Dados para análise ::
+++
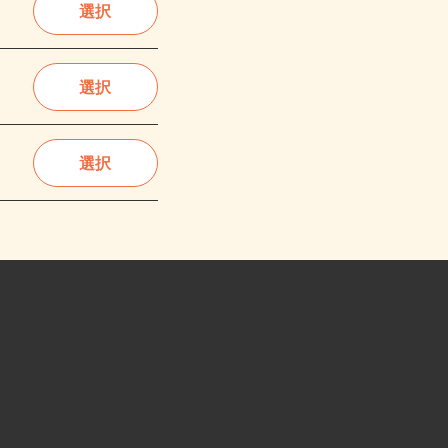
選択
選択
選択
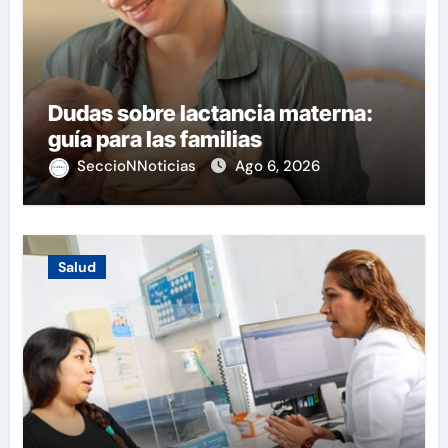
Dudas sobre lactancia materna:
guía para las familias
SeccioNNoticias
Ago 6, 2026
Salud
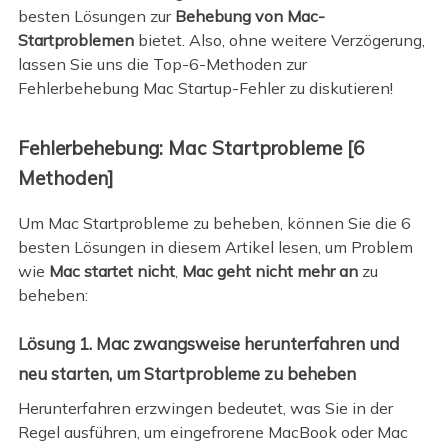
besten Lösungen zur
Behebung von Mac-
Startproblemen
bietet. Also, ohne weitere Verzögerung,
lassen Sie uns die Top-6-Methoden zur
Fehlerbehebung Mac Startup-Fehler zu diskutieren!
Fehlerbehebung: Mac Startprobleme [6
Methoden]
Um Mac Startprobleme zu beheben,
können Sie die 6
besten Lösungen in diesem Artikel lesen, um Problem
wie
Mac startet nicht
,
Mac geht nicht mehr an
zu
beheben:
Lösung 1. Mac zwangsweise herunterfahren und
neu starten, um Startprobleme zu beheben
Herunterfahren erzwingen bedeutet, was Sie in der
Regel ausführen, um eingefrorene MacBook oder Mac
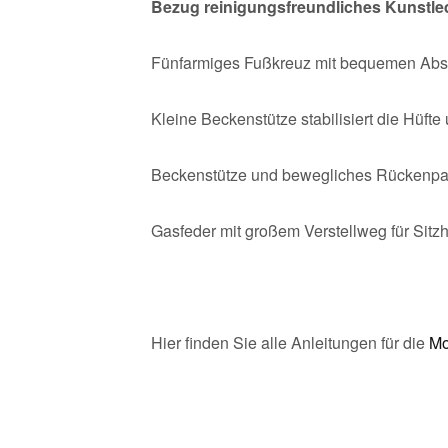
Bezug reinigungsfreundliches Kunstled
Fünfarmiges Fußkreuz mit bequemen Abste
Kleine Beckenstütze stabilisiert die Hüfte
Beckenstütze und bewegliches Rückenpad 
Gasfeder mit großem Verstellweg für Sitzh
Hier finden Sie alle Anleitungen für die
Mo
+++
Sua tarefa ::
Como fica o texto lido de todos os itens reescrito como uma lista JSON de strings, com uma string por linha e sem as linhas em branco? Deixe as imagens fora da resposta.

Solução do exercício ::
[
  "選択",
  "選択",
  "選択",
  "Dudas sobre lactancia materna:",
  "guía para las familias",
  "SeccioNNoticias",
  "Ago 6, 2026",
  "Salud",
  "besten Lösungen zur",
  "Behebung von Mac-",
  "Startproblemen",
  "bietet. Also, ohne weitere Verzögerung,",
  "lassen Sie uns die Top-6-Methoden zur",
  "Fehlerbehebung Mac Startup-Fehler zu diskutieren!",
  "Fehlerbehebung: Mac Startprobleme [6",
  "Methoden]",
  "Um Mac Startprobleme zu beheben,",
  "können Sie die 6",
  "besten Lösungen in diesem Artikel lesen, um Problem",
  "wie",
  "Mac startet nicht",
  ",",
  "Mac geht nicht mehr an",
  "zu",
  "beheben:",
  "Lösung 1. Mac zwangsweise herunterfahren und",
  "neu starten, um Startprobleme zu beheben",
  "Herunterfahren erzwingen bedeutet, was Sie in der",
  "Regel ausführen, um eingefrorene MacBook oder Mac",
  "Bezug reinigungsfreundliches Kunstled",
  "Fünfarmiges Fußkreuz mit bequemen Abste",
  "Kleine Beckenstütze stabilisiert die Hüfte",
  "Beckenstütze und bewegliches Rückenpad ",
  "Gasfeder mit großem Verstellweg für Sitzh",
  "Hier finden Sie alle Anleitungen für die",
  "Mo"
]